I'm not here 'cause it is 'legal'; I smoked regulary in the UK.
Dutch drug policy is based on a harm reduction policy.
Most pot users do not harm others in acquiring or using the drug; acquisition and consumption are victimless crimes.
Prohibition does not work; people will still consume recreational chemicals regardless of law.
All Prohibition does is make the supply of pot a lucrative job with the resultent potential for violence.
If the price of pot is high, users of pot might to resort to crime to pay for their drugs.
If pot is available easily and cheaply in quasi-legal coffee shops no criminal underworld is created, and people can buy their weed and not be criminalised for a victimless crime. You will also not encounter harder drugs in a coffee shop; at many dealers you will encounter harder drugs.
I pay €6-€8 per gram, that's $8.40 to $11.20 (don't blame me for the dollar exchange, it's cheap) depending what variety I feel like.
BrentR
One of them is morphine which costs .89 cents for a 10mg ampule. Two ampules would take care of the most hardcore drug addicts. Who could not afford a $1.78 a day habbit? Medical grade cocaine is also very cheap and much safer to use.
Oh I'm for providing licensed channels for obtaining drugs at prices that destroy the local drug trade overnight. Maybe you could have coffee shops just for pot and opium dens for other stuff?
Obviously some idiots will suffer harm from abusing recreational chemicals just because they are there. But all the evidence points to it not being many. In Holland the % of teenagers AND adults who smoke pot regulary is no higher and is sometimes lower than countries where it is iilegal. All the research shows drug abuse is a result of internal factors, not because the drug was available.
If illegality of a chemical creates violence, criminalises people who commit a victimless crime, wastes police time on preventing a victimless crime, etc. etc., why is it illegal.
If illegality does more harm than good (as can be demonstrated), have done with it.
Controlled supply would not lead to a massive increase in addiction, would cost far less then Prohibition, and would eliminate crime between suppliers and by users to finance their habits.
lfcviking
Its interesting that most of you are in favour of its decriminalisation/legalisation and claiming that its relatively harmless when there are growing reports of this substance having adverse affects on its users. Where i used to live (England) reports of people (that were regular users of this drug) developing psychological disorders were becoming more and more common. You would hear of long term users suffering from 'Psychosis', 'Paranoia', 'Nearvous Anxiety' etc etc. Also as of fairly recently the very strong 'Skunk' form of the drug has become more easily available, so surely there has to be a connection here?

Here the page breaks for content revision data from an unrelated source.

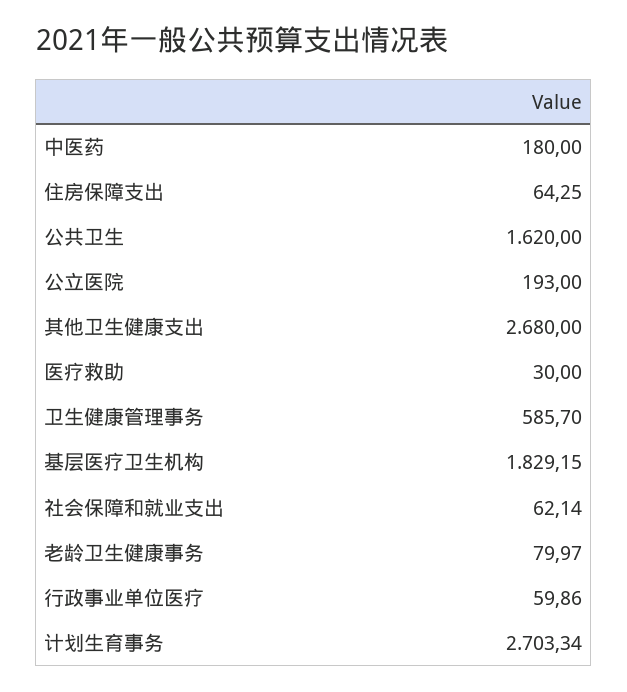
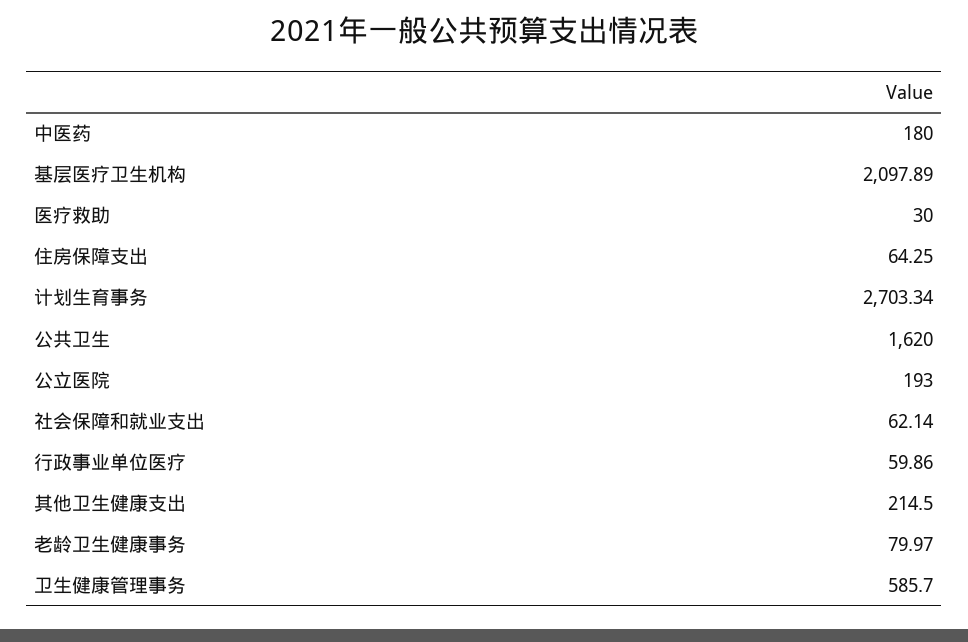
  {
    "中医药": 180,
    "住房保障支出": 64.25,
    "公共卫生": 1620,
    "公立医院": 193,
-   "其他卫生健康支出": 2680,
+   "其他卫生健康支出": 214.5,
    "医疗救助": 30,
    "卫生健康管理事务": 585.7,
-   "基层医疗卫生机构": 1829.15,
+   "基层医疗卫生机构": 2097.89,
    "社会保障和就业支出": 62.14,
    "老龄卫生健康事务": 79.97,
    "行政事业单位医疗": 59.86,
    "计划生育事务": 2703.34
  }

Be careful of claims pot is on average any stronger to some damaging degree. They are not well-backed.
Just as some alcohol users will suffer problems from using alcohol, so too will some pot users. There is a link to certain conditions; a causal link prehaps (it might just be that people with certain conditions seek out certain substances to self-medicate).
Smoking heavily in your teens is a bad idea. But the overall risk is very small; there are millions of people who have smoked pot every day for decades and only a relatively low percentage suffer real chronic harm from usage - probably the same percentage as that of alcohol drinkers who suffer real chronic lasting harm. Given the study done and some quite spriited attempts to find something really bad by anti-drugs lobbies, nothing really bad has been found beyond 'inhaling burning leaves is kinda dumb'.

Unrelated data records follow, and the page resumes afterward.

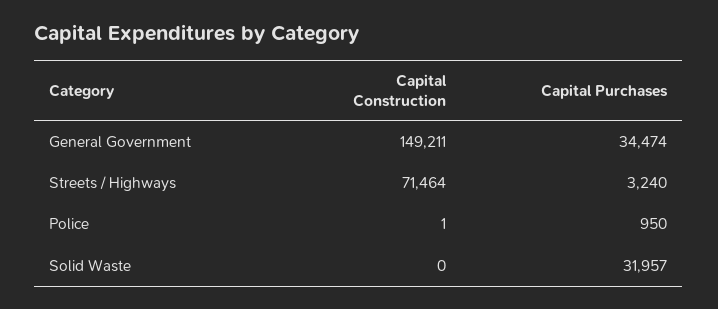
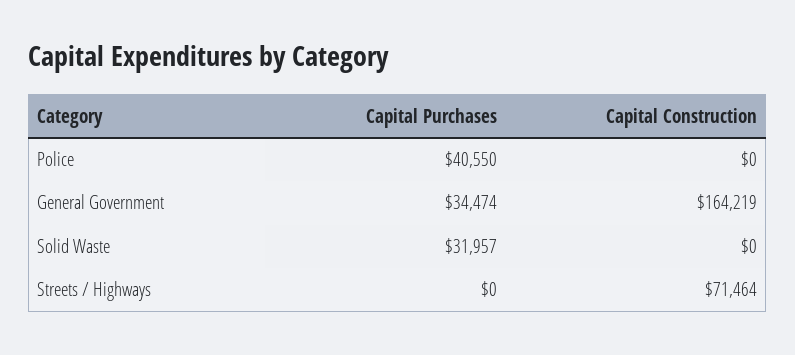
  {
    "Capital Construction": {
-     "General Government": 149211,
+     "General Government": 164219,
      "Streets / Highways": 71464,
-     "Police": 1,
+     "Police": 0,
      "Solid Waste": 0
    },
    "Capital Purchases": {
      "General Government": 34474,
-     "Streets / Highways": 3240,
+     "Streets / Highways": 0,
-     "Police": 950,
+     "Police": 40550,
      "Solid Waste": 31957
    }
  }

And I now vapourise my weed, I don't burn it... ah, isn't technology a wonderful thing?
John Doe
That's circular argumentation. In effect, you're saying that marijuana should be legal because people are in jail for smoking it. Saying that pot smokers are not "true criminals" is saying they haven't been convicted of breaking the law, which is absurd.
It is a victimless crime; if someone is harmed in the financing, supply or safe consumption of a recreational chemical it is because the drug was illegal.
If recreational chemicals were as expensive as good quality tea, do you think people would die in drive-bys over the right to supply Liptons to the three blocks south of 67th and Main?